## REQUIRED ACTION
The result should be an exact copy of every record, with no pictures kept.

## TASK INPUT

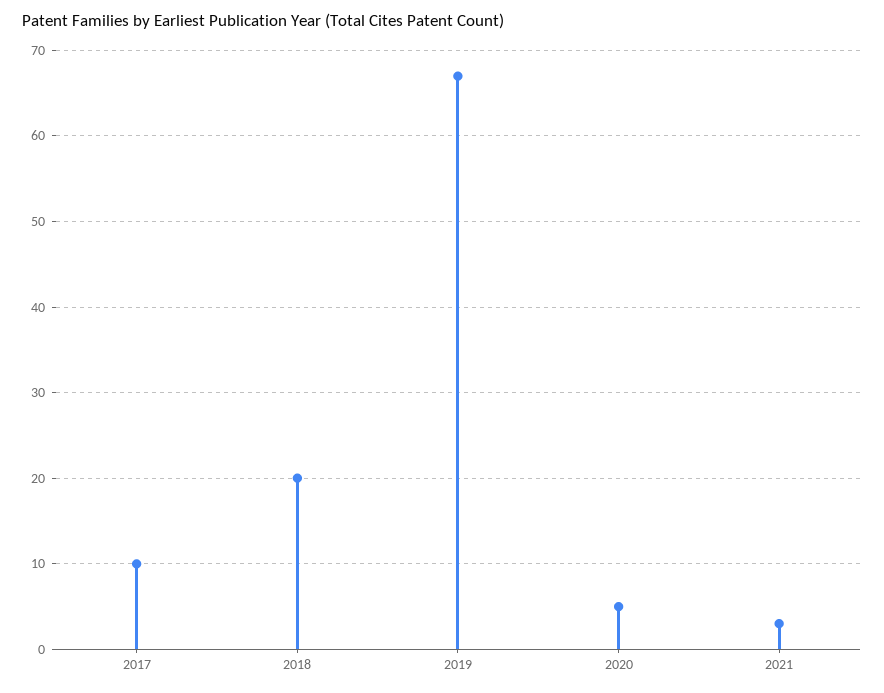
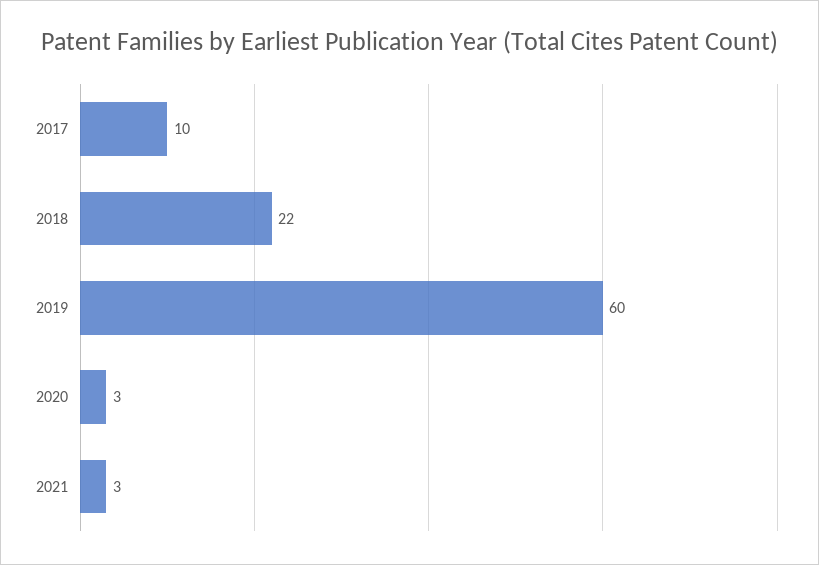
  {
    "2017": 10,
-   "2018": 20,
+   "2018": 22,
-   "2019": 67,
+   "2019": 60,
-   "2020": 5,
+   "2020": 3,
    "2021": 3
  }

## TASK OUTPUT
  {
    "2017": 10,
-   "2018": 20,
+   "2018": 22,
-   "2019": 67,
+   "2019": 60,
-   "2020": 5,
+   "2020": 3,
    "2021": 3
  }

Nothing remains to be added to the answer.